In the afternoon we went to the local market to do some shopping, and I ended up having to go back on Sunday morning as I didn’t take enough money out to spend. The money situation in Zim is crazy, it’s around 400000 Zim dollars to the American dollar, and around 1000000 Zim dollars to the pound, and it fluctuates drastically daily. The notes tend to come in small dinominations, and so if you go out with say around 40 notes, you may only have around two pounds, which was exactly the mistake I made at the market. Anyway after both trips I came away with a chess set carved in stone for my dad, two large stone ashtrays, one with a hippo and the other with an elephant calved in to them for mine and Lucy’s mum, a drum, a hippo made from reddy brown wood, a necklace and three stone statues, all for less than fifty pounds. I loved haggling with the traders, and when people saw how much I persuaded them to lower the prices, they were asking me to barter for them which was amusing. A taxi driver over there also commented that if I wasn’t going back to England he would have hired me as a negotiator, having knocked his price down from 2000000 dollars to just over 1000000 for a taxi ride.

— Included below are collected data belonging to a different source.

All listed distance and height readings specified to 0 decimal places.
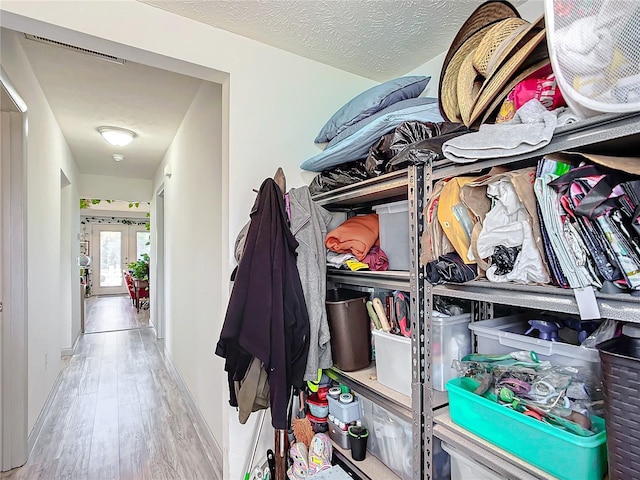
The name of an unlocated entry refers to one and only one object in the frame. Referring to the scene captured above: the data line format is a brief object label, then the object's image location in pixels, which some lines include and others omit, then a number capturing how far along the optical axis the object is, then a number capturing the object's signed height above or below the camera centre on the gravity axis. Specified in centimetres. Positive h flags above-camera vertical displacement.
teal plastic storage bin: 77 -49
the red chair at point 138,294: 773 -109
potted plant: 750 -54
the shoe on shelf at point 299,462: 152 -98
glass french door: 1084 -20
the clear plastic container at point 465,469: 100 -69
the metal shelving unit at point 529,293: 69 -12
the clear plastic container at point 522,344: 89 -30
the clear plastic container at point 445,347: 120 -37
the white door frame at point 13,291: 206 -27
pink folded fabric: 147 -7
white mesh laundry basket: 63 +37
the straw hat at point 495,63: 89 +50
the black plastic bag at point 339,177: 153 +32
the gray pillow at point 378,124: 135 +49
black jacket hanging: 134 -26
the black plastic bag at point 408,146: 110 +36
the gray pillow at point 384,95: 152 +67
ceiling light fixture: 339 +112
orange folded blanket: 151 +3
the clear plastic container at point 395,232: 138 +5
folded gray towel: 79 +27
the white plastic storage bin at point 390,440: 132 -80
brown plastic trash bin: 151 -40
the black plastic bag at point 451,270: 97 -8
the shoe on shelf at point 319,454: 151 -94
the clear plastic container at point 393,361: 129 -46
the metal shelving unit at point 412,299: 114 -19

On the Saturday evening we went to the Boma restaurant, where we paid 35 dollars for food and entertainment. It was such a good night, the food was delicious and the entertainment fabulous. I had roasted vegetables in a garlic sauce to start, and then for my main course I tried Ostrich kebab and Warthog in a sweet sauce, with potatoes and stir fried veg, which was surprisingly good and for which I was proud of myself for trying. You could also get a certificate for eating a caterpillar, but I wasn’t brave enough to go for that. While we were eating people came around beating drums, chanting and dancing, which was wonderful, then afterwards we were given a drumming lesson, which was very amusing. We also tried the Boma cocktail which was foul, had our faces painted with tribal designs, and for one dollar had our fortunes told. The guy said that I was with someone whom I loved deeply and thought of constantly, that I would have two boys and a girl and then seven grand children, that I would live a long and healthy life, and that I would come in to a lot of money in six years time. We will wait and see how accurate he was. After the restaurant we went back to the bar and had drinks, but the night before turned out to be better and everyone was home by around one.

The only bad point about the trip was that my phone battery died and my phone wouldn’t charge for some reason, so I couldn’t communicate with Lucy the whole time I was there. I knew she’d be worrying, which made me worry even more, and on Sunday morning I asked to use the phone of the villa, and managed to leave a message on her mobile. My phone is working now though, which is a relief, I really would go crazy if we couldn’t talk while I’m here. We arrived back in Zambia this afternoon to fine that the house has now become a zoo. Along with the goat and three cats, we now have a dog called Toby, who is adorable, but not exactly house trained as yet. It’s lovely having a dog around though, as I can’t stop thinking about what it’ll be like getting a guide dog when I get back. Well, that’s it for now, I’m now half way through my stay, and it feels as though I’ve been here forever in many ways.

1 comment:

doctorlucy said...

Sounds like it was right cosy! Hmmm, and note the parts of this entry which were ommitted during my telling of events! And yes woman... I can see that smile from here!